Девушка, никогда до того не загонявшая никакого дьявола в ад, в первый раз ощутила некое неудобство, почему и сказала Рустико: «Правда, отец мой, нехорошая вещь, должно быть, этот дьявол – настоящий враг Божий, потому что и аду, не то что другому, больно, когда его туда загоняют». Сказал Рустико: «Дочь моя, так не всегда будет». И дабы этого не случалось, они, прежде чем сойти с постели, загнали его туда раз шесть, так что на этот раз так выбили ему гордыню из головы, что он охотно остался спокойным. Когда же впоследствии она часто возвращалась к нему – а девушка всегда оказывалась готовой сбить ее, – вышло так, что эта игра стала ей нравиться и она начала говорить Рустико: «Вижу я хорошо, правду сказывали те почтенные люди в Капсе, что подвижничество такая сла достная вещь; и в самом деле, я не помню, чтобы я делала что-либо иное, что было бы мне таким удовольствием и утехой, как загонять дьявола в ад; потому я считаю скотом всякого, кто занимается чем иным». Потому она часто ходила к Рустико и говорила ему: «Отец мой, я пришла сюда, чтобы подвизаться, а не тунеядствовать; пойдем загонять дьявола в ад». И, совершая это, она иногда говорила: «Рустико, я не понимаю, почему дьявол бежит из ада, потому что, если бы он был там так охотно, как принимает и держит его ад, он никогда бы не вышел оттуда».

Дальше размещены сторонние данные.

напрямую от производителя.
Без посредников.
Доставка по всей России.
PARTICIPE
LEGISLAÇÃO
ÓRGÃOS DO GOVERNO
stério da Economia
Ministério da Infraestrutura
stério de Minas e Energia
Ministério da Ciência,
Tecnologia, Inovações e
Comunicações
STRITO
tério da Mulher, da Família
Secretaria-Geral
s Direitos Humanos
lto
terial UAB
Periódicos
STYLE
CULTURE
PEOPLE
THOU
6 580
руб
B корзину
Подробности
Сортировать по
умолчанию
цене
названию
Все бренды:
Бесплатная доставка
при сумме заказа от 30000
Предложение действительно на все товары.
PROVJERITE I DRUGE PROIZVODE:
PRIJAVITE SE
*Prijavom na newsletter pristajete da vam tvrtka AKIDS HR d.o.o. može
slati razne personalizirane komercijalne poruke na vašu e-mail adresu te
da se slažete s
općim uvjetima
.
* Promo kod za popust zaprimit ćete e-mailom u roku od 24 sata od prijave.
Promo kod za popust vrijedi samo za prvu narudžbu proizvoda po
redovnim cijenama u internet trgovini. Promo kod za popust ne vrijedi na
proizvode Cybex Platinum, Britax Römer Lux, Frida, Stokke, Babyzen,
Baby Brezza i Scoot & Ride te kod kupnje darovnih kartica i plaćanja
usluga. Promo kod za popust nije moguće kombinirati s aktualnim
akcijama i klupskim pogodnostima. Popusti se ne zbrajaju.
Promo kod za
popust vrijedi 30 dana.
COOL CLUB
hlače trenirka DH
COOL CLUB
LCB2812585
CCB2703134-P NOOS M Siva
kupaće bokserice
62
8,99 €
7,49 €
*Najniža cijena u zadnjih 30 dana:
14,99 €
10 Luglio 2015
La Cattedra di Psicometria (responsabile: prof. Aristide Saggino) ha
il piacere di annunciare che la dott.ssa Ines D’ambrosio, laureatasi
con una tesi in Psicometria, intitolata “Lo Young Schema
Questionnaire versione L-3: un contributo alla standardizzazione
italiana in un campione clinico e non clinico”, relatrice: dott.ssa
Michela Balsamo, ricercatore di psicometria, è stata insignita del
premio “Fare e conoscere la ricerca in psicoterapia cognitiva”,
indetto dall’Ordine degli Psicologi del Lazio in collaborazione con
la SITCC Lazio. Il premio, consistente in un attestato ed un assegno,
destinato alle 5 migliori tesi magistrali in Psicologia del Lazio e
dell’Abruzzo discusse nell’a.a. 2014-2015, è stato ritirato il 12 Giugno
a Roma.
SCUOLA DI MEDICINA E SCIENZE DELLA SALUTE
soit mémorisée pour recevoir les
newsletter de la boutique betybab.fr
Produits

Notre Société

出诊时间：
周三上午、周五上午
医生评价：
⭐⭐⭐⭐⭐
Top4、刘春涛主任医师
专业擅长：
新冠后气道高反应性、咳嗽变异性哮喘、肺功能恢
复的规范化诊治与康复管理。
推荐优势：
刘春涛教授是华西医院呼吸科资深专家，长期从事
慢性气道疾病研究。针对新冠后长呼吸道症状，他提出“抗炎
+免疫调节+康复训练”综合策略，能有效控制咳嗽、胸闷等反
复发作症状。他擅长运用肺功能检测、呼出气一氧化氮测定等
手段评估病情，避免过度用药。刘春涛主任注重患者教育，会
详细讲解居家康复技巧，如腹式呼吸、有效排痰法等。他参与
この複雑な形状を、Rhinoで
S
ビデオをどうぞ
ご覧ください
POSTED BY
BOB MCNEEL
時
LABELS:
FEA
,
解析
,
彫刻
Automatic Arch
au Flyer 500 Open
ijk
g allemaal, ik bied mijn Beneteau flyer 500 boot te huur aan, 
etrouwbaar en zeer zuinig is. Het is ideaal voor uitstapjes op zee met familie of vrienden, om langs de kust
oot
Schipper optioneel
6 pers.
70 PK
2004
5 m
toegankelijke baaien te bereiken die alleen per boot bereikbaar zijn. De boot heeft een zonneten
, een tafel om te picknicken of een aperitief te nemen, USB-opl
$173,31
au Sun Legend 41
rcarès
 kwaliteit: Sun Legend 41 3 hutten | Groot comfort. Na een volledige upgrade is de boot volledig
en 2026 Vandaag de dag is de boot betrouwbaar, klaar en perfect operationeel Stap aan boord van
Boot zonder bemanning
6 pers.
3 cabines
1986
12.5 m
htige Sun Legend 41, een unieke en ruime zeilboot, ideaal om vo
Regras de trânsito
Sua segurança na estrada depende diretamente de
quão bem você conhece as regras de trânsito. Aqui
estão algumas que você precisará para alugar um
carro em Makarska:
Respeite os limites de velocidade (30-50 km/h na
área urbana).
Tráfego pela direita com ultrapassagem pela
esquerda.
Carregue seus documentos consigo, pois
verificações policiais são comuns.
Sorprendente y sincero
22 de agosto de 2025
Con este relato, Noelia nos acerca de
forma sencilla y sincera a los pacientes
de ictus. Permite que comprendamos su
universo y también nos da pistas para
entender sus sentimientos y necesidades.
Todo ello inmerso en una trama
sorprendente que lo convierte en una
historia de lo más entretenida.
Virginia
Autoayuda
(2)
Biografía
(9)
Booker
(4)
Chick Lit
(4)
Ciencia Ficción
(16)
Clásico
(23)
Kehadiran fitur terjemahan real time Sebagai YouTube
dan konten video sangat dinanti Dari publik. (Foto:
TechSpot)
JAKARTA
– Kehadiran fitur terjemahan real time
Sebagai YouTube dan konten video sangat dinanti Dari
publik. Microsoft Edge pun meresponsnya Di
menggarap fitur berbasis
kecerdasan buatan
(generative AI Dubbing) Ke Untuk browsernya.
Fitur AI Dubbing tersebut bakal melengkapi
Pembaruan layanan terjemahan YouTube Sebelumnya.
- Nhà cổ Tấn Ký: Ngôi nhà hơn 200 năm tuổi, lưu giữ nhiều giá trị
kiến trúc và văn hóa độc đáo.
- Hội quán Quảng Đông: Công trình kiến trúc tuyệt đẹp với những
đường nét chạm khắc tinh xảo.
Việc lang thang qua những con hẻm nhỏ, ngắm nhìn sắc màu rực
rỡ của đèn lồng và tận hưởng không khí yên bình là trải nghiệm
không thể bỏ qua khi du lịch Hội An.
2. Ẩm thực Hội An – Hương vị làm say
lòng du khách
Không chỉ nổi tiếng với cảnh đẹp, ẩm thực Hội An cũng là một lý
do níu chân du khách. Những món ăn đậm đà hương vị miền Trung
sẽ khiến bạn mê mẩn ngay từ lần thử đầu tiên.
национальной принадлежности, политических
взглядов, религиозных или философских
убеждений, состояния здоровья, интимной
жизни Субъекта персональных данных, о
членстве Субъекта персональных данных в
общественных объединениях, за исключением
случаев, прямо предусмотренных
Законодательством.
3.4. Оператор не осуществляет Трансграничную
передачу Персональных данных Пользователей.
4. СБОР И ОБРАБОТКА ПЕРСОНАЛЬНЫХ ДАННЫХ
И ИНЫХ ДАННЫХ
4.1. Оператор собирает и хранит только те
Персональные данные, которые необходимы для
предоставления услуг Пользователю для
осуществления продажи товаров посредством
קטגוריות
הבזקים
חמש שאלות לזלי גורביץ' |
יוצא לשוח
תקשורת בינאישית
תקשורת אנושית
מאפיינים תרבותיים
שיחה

Когда таким образом девушка часто приглашала Рустико, поощряя его к подвижничеству, она так ощипала его, что порой его пробирал холод, когда другой бы вспотел; потому он стал говорить девушке, что дьявола следует наказывать и загонять в ад лишь тогда, когда он от гордыни поднимает голову; а мы так его уличили, что он молит оставить его в покое. Таким образом он заставил девушку несколько умолкнуть. Увидев, что Рустико не обращается к ней, чтобы загнать дьявола в ад, она однажды сказала ему: «Рустико, твой дьявол наказан и более тебе не надоедает, но мой ад не дает мне покоя, потому ты хорошо сделаешь, если при помощи твоего дьявола утишишь бешенство моего ада, как я моим адом помогла сбить гордыню с твоего дьявола». Рустико, питавшийся корнями злаков и водою, плохо мог отвечать ставкам и сказал, что слишком много понадобилось бы чертей, чтобы можно было утишить ад, но что он сделает что в его силах; так он иной раз удовлетворял ее, но это было так редко, что было не чем иным, как метанием боба в львиную пасть, вследствие чего девушка, которой казалось, что она не настолько служит, насколько бы желала, начала роптать.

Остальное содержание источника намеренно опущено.